WORK TO DO —
Copy the records from the line with "class: Magnoliopsida" through the end of the records, substituting "vernacular name" for "common name" and changing nothing else.

begin DATA IN THIS EXERCISE

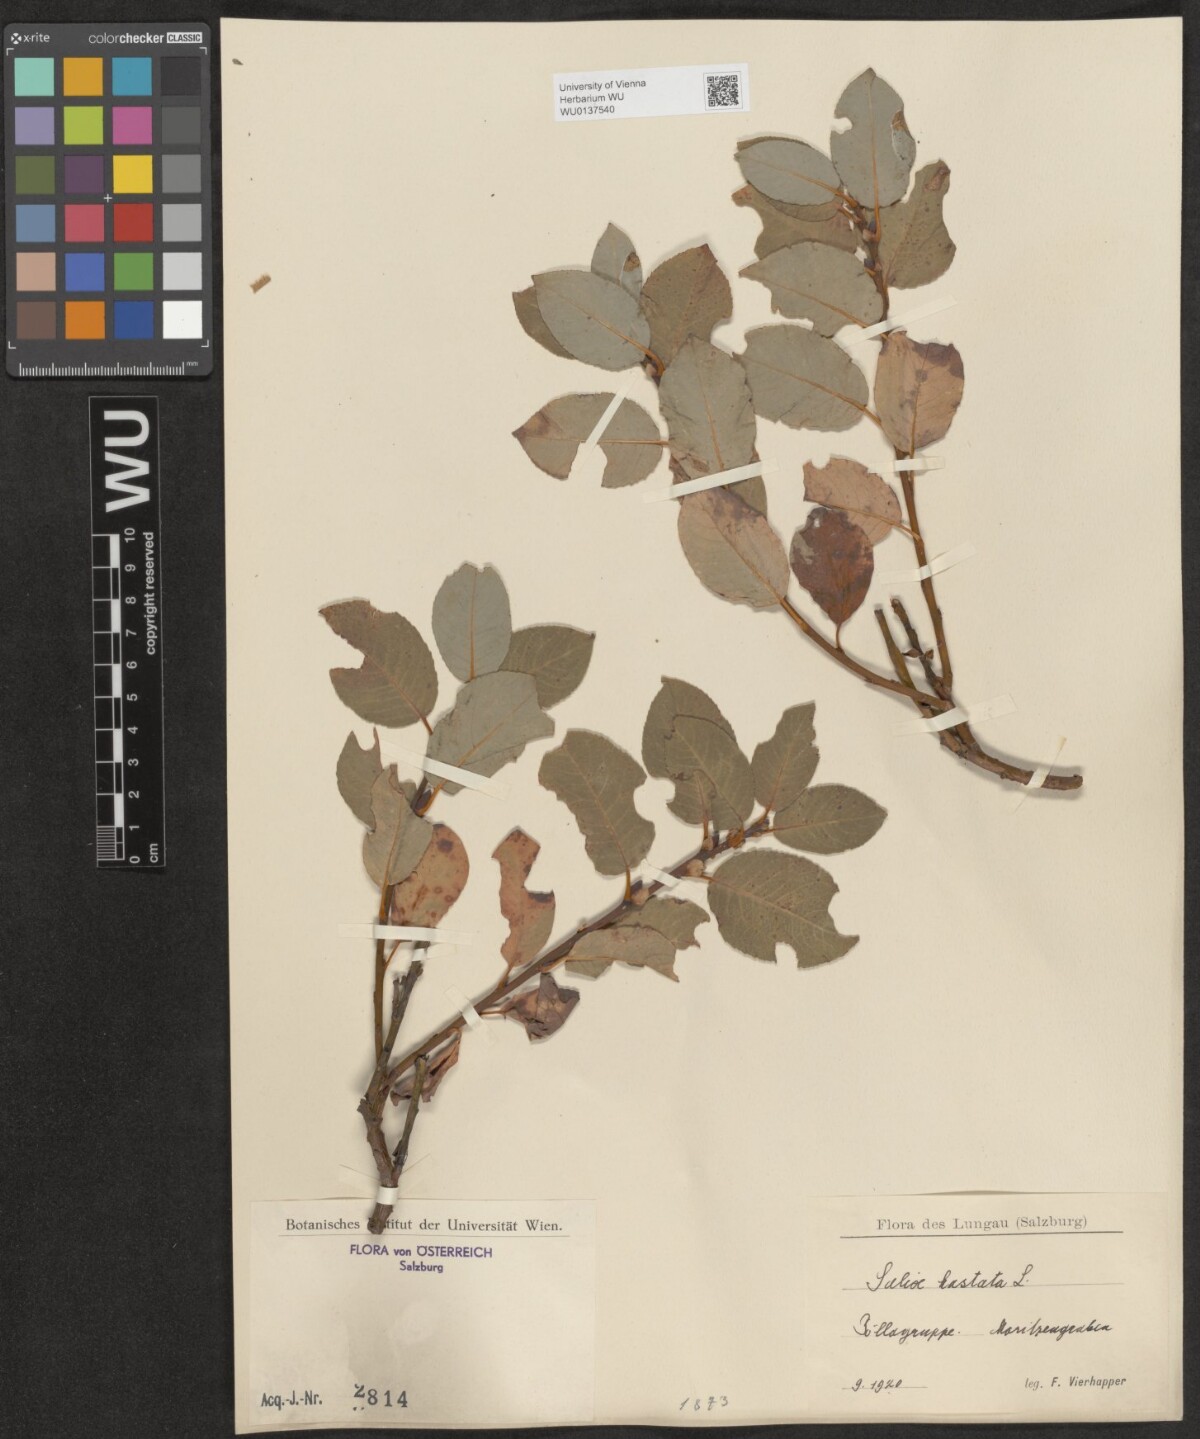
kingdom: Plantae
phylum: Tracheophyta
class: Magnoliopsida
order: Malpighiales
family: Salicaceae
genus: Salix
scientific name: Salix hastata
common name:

end DATA IN THIS EXERCISE

IN RESPONSE —
class: Magnoliopsida
order: Malpighiales
family: Salicaceae
genus: Salix
scientific name: Salix hastata
vernacular name:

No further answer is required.